In the preferred embodiment of the present invention shown in FIG. 1, there are two weighting coefficients, αinc and αdec. These are provided to avoid sensitivity to queue length. If the same weighting coefficient is used regardless of the size of the queue and the rate of change of the queue, then, if many sessions pass through the same link, the session rates may suffer large oscillations and never converge, and the queue length may grow without bound. To avoid this, αinc is used when Δ is greater than the prior MACR, and αdec is used when Δ is less than or equal to the prior MACR. Moreover, the actual values of the weighting coefficients depend on the queue length. When the queue length is relatively small, αinc is large and αdec is small. This shortens the convergence time of sessions and decreases the period of time in which the link is underutilized. When the queue length is large, αdec is large and αinc is small, to decrease the queue length and prevent large delays and data loss. FIG. 2 contains an example of a table for computing αinc and αdec, based on a queue-- threshold parameter and a base coefficient α.

The first line of the pseudocode, in FIG. 1, in the block labeled "For every backward RM cell do:", implements the scheme described above for avoiding underutilization of the network in case only a few "heavy" sessions are using the network. The number compared to the value in the ER field of the backward traveling RM cell is not MACR itself, but MACR multiplied by a utilization factor fu.

If the utilization factor fu is significantly greater than 1, or if many "greedy" sessions are constrained on the link, then the value of MACR computed by the algorithm of FIG. 1 may be very oscillatory. The reason for this is that small changes in MACR are multiplied by fu and subsequently affect all of the "greedy" sessions. FIG. 3 shows pseudocode for a method of stabilizing MACR, by computing its mean variation and modifying αinc and αdec accordingly. The mean variance of MACR is used in preference to the standard deviation of MACR because computing the mean variance does not require a square root computation.

The usual approach to computing the mean variance of MACR is to do the following computations:

E:=MACR-α

D:=D*(1-h)+ABS(E)*h

where the weighting factor h is an inverse power of two, typically 1/16. This approach, however, can not distinguish between the case where D has a large value due to an external change, such as an addition or a removal of a new session, and the case where the large variation stems from the fact that a small change in MACR causes a large change in link utilization.

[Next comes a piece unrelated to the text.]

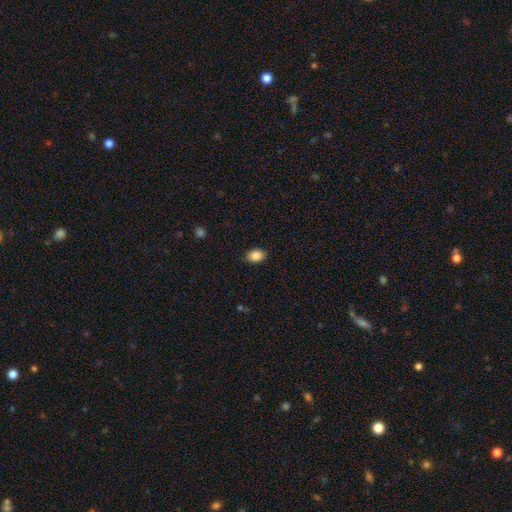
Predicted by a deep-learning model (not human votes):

Only in the second case is it desirable to smooth the changes on MACR in order to achieve convergence.

In order to distinguish between these two cases, two additional variables, Dpos and Dneg, are used. Dpos is the variation when Δ is less than MACR. Dneg is the variation when Δ is greater than MACR. The variable D is set equal to the lesser of Dpos and Dneg.

The motivation for this approach is as follows. In the case of large variance being caused by an external change, only one of the variables Dpos and Dneg assumes a large value. For example, if MACR is significantly small relative to Δ, then only Dneg is large. However, if the large variance is caused by persistent large oscillations of MACR, then both variables are relatively large.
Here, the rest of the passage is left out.